The 16th Annual International AFRILEX Conference
UNAM, Windhoek, Namibia, 5-7 July 2011

[Abstract:] Mojela, V.M.: Purism and inadequacies: A case study of the effects of strict corpus-based dictionary writing in Sesotho sa Leboa

The Sesotho sa Leboa language is presently having a corpus of about 6,8 million words (the UP corpus). This corpus is built from the already recorded and published materials in this language. The major irregularity with these published materials is that they are derived from a few dialects of the Sesotho sa Leboa language, while the majority of the terminology is not forming part of the written language. This simply explains why it will not be fair for the Sesotho sa Leboa lexicographers to use the existing (insufficient) corpus as reliable tool to compile dictionaries in this language because almost half of the terminology will be left out of the record.  The vocabulary might have been more than twice its size if it was not disadvantaged by purism and the inadequacies emanating from excessive exclusion policies of a stringent type of standardization.

********************

● ACTIONS TO TAKE
**A)** In the AFRILEX abstract, list the comma-separated parts of the line that gives the venue and dates.
**B)** Reproduce word for word the passage of the AFRILEX abstract that begins at the words "The Sesotho sa Leboa language is" and stops after "type of standardization.".

Collection entries:
********************

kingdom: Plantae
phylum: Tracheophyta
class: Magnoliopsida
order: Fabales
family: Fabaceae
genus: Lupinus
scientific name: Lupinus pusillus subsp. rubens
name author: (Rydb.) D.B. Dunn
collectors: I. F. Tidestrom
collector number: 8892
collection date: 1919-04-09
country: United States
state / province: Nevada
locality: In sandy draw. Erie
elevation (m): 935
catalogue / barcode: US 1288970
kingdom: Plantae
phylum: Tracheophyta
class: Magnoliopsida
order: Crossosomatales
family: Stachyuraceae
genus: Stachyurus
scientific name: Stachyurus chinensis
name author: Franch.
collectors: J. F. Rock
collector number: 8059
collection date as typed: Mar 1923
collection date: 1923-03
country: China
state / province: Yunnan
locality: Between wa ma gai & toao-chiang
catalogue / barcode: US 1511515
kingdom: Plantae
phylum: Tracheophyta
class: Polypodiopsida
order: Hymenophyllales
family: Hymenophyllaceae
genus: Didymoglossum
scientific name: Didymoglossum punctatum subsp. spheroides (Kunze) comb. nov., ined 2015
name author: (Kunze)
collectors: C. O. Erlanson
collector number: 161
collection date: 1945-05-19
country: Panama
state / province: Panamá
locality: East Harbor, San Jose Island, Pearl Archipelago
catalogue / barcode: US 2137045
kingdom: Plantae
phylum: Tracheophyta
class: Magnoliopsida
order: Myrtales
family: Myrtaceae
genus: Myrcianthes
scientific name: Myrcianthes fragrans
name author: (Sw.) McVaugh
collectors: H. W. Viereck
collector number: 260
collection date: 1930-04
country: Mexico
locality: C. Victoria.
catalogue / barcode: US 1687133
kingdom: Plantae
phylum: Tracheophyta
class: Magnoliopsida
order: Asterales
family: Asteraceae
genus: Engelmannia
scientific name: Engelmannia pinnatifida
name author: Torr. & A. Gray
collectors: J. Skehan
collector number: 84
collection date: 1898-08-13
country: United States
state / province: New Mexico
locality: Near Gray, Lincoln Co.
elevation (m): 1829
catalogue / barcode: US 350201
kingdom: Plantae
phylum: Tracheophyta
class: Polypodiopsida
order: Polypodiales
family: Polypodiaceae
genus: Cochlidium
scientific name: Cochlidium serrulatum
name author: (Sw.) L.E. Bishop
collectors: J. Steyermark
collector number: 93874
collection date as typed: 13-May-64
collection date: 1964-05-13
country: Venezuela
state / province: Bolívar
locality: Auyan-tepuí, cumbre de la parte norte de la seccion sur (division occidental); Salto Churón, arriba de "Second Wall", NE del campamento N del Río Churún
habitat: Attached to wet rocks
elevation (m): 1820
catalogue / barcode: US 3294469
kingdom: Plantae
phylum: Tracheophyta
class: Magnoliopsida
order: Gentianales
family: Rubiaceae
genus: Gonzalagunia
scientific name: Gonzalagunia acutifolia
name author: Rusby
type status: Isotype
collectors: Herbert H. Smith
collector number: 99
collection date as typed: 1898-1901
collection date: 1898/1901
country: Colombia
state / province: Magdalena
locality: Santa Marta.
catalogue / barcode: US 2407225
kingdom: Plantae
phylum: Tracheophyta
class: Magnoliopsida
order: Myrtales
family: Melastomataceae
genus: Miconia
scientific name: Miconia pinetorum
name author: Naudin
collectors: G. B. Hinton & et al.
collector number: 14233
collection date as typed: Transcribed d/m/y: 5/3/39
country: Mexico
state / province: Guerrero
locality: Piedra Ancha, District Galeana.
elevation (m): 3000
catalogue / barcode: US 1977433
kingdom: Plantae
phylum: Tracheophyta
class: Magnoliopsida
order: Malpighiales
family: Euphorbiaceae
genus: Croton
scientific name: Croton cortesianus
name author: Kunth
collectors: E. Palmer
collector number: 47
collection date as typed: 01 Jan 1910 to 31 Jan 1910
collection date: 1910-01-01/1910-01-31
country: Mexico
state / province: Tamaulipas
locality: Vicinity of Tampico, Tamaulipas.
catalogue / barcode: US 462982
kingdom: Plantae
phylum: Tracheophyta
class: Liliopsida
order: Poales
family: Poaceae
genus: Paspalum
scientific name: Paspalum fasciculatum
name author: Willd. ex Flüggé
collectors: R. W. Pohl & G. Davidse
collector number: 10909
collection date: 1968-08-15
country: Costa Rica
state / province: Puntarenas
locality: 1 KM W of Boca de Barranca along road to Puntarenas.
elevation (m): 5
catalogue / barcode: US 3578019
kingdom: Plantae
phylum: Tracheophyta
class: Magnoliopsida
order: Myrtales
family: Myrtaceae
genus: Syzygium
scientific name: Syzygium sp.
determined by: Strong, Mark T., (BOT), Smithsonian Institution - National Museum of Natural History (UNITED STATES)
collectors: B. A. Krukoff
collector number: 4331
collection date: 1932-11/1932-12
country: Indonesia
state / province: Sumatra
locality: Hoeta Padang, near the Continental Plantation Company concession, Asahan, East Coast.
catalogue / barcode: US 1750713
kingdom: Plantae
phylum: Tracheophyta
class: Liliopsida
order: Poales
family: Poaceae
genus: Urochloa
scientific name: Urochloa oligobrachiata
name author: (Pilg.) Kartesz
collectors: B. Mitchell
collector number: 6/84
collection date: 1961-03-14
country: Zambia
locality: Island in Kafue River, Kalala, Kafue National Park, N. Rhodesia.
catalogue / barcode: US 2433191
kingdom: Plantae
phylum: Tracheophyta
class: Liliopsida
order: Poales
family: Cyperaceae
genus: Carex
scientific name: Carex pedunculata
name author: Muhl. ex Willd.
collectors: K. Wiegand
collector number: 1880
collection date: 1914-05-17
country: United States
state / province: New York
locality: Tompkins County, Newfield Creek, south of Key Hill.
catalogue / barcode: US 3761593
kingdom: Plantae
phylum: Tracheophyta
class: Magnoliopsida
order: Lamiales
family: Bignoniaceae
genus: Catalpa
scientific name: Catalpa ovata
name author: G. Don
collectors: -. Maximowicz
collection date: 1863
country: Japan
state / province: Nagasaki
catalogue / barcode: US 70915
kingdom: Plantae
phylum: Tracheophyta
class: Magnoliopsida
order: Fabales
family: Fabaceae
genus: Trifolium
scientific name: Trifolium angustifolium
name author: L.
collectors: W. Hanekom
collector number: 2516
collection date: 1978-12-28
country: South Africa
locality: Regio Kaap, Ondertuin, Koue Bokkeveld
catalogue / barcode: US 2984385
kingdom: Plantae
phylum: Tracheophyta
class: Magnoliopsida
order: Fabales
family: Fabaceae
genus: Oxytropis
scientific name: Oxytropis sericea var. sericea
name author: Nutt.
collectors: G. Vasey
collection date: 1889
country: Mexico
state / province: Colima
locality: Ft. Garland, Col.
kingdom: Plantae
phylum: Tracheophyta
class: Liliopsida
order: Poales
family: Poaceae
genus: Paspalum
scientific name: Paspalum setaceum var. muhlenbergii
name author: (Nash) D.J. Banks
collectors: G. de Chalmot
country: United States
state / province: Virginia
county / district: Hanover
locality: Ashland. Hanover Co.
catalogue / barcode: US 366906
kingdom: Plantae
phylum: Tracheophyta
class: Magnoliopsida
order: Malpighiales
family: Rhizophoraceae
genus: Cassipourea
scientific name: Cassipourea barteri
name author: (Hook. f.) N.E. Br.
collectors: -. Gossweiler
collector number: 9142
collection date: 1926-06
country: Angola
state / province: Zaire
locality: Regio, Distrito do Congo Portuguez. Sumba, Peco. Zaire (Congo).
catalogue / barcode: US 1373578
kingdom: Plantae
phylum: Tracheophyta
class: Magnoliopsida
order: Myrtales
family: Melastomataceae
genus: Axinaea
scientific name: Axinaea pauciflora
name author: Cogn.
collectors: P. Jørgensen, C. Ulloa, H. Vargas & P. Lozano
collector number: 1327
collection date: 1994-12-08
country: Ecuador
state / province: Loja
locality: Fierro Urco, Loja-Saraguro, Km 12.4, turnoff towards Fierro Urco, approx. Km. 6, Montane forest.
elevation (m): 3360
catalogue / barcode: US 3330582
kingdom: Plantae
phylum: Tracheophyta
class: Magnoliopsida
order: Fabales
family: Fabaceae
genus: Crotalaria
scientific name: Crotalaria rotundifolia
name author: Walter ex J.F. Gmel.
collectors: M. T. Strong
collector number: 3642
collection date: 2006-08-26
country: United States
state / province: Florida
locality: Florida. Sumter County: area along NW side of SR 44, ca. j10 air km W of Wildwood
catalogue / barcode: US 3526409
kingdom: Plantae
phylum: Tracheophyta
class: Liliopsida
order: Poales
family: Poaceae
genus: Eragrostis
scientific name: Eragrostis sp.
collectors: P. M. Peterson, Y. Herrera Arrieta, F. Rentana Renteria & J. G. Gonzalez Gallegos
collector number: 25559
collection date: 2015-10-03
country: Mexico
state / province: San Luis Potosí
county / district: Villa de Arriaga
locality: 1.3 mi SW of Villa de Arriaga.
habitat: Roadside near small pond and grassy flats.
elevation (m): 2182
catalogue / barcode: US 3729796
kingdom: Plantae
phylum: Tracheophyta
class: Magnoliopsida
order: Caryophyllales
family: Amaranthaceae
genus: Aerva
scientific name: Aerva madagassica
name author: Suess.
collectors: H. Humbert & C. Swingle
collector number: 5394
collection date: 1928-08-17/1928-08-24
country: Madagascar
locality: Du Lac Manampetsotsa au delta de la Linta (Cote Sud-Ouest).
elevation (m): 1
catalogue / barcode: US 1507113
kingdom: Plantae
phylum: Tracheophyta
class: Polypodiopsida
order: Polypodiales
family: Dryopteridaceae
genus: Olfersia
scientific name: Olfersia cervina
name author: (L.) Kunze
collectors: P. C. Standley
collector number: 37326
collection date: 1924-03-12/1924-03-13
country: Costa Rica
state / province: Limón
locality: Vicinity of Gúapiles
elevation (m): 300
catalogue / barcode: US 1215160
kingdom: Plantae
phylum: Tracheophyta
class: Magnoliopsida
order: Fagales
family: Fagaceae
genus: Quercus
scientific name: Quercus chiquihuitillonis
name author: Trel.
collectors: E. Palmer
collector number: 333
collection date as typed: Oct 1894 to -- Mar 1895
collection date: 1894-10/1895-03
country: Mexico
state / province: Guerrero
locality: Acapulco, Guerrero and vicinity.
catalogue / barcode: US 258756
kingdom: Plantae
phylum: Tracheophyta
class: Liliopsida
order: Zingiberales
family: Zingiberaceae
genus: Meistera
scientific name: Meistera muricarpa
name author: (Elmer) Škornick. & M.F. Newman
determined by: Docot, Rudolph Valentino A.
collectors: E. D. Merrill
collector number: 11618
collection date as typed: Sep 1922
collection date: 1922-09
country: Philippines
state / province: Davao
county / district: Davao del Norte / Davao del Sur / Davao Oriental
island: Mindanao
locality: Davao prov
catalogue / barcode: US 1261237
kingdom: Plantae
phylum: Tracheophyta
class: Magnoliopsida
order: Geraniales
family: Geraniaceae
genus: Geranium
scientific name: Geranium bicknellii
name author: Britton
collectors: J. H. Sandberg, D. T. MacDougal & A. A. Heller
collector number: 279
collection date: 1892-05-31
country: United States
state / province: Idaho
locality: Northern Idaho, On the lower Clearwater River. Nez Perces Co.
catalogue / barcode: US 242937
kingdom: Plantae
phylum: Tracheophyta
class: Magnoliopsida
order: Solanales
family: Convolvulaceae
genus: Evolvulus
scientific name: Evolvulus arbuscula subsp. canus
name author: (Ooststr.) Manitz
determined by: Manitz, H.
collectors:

********************

● TASK ANSWERS
**A)**
UNAM
Windhoek
Namibia
5-7 July 2011

**B)**
The Sesotho sa Leboa language is presently having a corpus of about 6,8 million words (the UP corpus). This corpus is built from the already recorded and published materials in this language. The major irregularity with these published materials is that they are derived from a few dialects of the Sesotho sa Leboa language, while the majority of the terminology is not forming part of the written language. This simply explains why it will not be fair for the Sesotho sa Leboa lexicographers to use the existing (insufficient) corpus as reliable tool to compile dictionaries in this language because almost half of the terminology will be left out of the record.  The vocabulary might have been more than twice its size if it was not disadvantaged by purism and the inadequacies emanating from excessive exclusion policies of a stringent type of standardization.